By LOUIS LLOVIO, Published: February 5, 2009
 
Days after the Super Bowl had been decided, one argument rages on: Which commercial was best?
About 100 marketing and advertising experts gathered last night at Aurora restaurant in downtown Richmond for the seventh annual Ad Bowl to try to separate the winners from the losers. The Ad Bowl, sponsored by the Richmond chapter of the American Marketing Association, didn’t choose an ultimate champion, but the proceedings did make for a colorful discussion.
Barbara Dodd, (from left) of Barb Dodd Marketing, Peter Kaufman, president of The Hoople Group, and Terry Taylor, creative guide at Big River Advertising. CLEMENT BRITT/TIMES-DISPATCH
 
While Terry Taylor, a creative guide at Big River Advertising, and Neal Lappe, president of WebStrategies Inc., sat center stage leading the discussion, the post-happy hour crowd was not shy about sharing its opinions.
 
Peter Kaufman, president The Hoople Group, moderated the event.
The approximately 50 ads aired during the game on Sunday ranged from Ed McMahon pitching Cash4Gold to Bob Dylan hawking Pepsi, but the Ad Bowl focused on about 10 that were projected on the restaurant’s wall.
 
From Bud Light’s standard slapstick ad and Budweiser’s classic Dalmation, to the crystal ball tossing guys in the Doritos ad and a commercial for online video service Hulu that claimed watching TV would turn your brain to mush, the crowd cheered, grimaced and scratched their heads.

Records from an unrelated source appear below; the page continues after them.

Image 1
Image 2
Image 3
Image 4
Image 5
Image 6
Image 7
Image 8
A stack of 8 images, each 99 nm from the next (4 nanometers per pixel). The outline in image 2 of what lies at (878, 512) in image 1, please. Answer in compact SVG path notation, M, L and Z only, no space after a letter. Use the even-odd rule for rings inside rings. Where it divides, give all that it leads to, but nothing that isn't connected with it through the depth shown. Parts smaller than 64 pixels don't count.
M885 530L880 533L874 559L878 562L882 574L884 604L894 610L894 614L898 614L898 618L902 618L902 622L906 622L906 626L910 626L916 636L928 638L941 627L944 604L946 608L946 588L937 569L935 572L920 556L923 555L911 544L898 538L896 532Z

“If you remember the product and if the ad is memorable, then you have a good Super Bowl ad,” said Taylor.
 
The most popular ad of the evening for the group was a CareerBuilders.com ad about people hating their jobs.
 
It showed, in rapid repeated succession, a woman screaming, a stuffed animal getting punched and a guy in Speedos clipping his nails at his desk.
 
“Good God, that woman screaming is someone we all know,” Taylor said.
 
That familiarity is what makes the ad special, he said.
 
Lappe liked a Bud Light commercial that ran early in the game. The ad is set in a boardroom where employees are discussing ways to cut the budget. The man who suggests cutting Bud Light is tossed out the window, chair and all.
 
“It was short and sweet. It got a good laugh and helps you remember the product,” Lappe said.

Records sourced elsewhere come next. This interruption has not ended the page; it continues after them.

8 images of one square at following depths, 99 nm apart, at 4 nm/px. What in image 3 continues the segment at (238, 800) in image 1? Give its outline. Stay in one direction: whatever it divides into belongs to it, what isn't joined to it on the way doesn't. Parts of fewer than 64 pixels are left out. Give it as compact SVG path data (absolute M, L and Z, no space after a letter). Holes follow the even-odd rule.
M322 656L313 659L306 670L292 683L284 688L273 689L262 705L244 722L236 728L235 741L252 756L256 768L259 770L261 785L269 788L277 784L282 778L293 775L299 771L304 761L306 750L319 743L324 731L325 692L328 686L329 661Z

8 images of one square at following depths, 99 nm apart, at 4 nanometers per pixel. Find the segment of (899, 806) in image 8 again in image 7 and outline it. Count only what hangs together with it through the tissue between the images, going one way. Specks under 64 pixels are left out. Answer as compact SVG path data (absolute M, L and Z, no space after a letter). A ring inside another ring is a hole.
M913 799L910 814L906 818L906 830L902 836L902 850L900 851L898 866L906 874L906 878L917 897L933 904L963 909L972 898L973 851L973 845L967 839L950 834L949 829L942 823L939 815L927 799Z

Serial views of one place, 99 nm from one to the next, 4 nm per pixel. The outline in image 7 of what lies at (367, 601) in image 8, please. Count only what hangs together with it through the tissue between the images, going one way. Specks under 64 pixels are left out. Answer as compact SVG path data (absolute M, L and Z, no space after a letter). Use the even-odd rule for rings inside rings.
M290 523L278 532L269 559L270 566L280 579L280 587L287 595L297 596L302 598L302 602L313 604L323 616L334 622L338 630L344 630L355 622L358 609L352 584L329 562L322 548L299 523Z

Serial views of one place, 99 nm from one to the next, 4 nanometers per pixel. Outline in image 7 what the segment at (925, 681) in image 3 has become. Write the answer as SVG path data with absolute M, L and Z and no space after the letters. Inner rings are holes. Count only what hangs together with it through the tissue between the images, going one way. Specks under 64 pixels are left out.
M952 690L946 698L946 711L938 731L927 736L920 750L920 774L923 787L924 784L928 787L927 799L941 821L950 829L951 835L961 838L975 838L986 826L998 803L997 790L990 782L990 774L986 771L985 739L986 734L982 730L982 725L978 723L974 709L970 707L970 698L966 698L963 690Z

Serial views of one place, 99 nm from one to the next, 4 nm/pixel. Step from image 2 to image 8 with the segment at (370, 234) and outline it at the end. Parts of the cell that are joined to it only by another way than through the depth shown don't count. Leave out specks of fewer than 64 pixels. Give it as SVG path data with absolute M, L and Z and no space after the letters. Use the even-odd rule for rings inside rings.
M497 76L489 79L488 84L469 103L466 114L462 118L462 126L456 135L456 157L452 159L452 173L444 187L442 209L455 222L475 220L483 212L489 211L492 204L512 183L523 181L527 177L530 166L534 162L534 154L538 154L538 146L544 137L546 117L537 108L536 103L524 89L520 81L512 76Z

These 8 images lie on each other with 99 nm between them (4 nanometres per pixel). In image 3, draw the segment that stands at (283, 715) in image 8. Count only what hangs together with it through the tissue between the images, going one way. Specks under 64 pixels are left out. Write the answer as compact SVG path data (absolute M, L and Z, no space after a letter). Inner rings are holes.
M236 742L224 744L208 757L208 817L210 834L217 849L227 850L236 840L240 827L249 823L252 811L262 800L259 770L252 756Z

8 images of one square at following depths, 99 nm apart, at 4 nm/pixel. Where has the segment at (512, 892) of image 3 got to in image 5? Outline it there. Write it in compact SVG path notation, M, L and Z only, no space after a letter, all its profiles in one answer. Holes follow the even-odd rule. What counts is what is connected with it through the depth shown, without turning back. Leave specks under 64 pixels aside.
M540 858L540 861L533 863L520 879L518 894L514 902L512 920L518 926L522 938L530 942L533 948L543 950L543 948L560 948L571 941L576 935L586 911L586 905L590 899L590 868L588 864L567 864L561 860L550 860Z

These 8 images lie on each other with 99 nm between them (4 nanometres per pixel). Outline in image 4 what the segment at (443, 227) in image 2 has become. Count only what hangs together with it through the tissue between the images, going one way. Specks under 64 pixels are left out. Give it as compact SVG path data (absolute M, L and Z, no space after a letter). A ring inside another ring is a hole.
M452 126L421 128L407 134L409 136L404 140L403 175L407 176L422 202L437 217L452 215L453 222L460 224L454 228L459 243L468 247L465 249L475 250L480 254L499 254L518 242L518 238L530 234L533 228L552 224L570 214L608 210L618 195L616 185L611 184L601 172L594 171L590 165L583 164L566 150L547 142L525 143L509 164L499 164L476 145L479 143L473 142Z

Buying a spot during the game is an investment for companies that get not only a 30-second spot on the air, but the buzz that surrounds the Super Bowl.
 
Air time for this year’s Super Bowl on NBC cost $3 million for a half-minute. On any other day, the price of a prime-time network TV commercial averages about $122,000, according to independent media services agency TargetCast.
 
That $3 million buys a lot of exposure.
 
Nielsen Media Research reported yesterday that 98.7 million people watched Sunday’s game, making it the most-watched Super Bowl in history and the second most-watched show ever, only behind the “M*A*S*H” finale in 1983.
 
And for days before and after the game, the spots are dissected and discussed on major networks, newspapers and Web sites as much as the game.
 
“A good Super Bowl ad goes a long way,” Taylor said.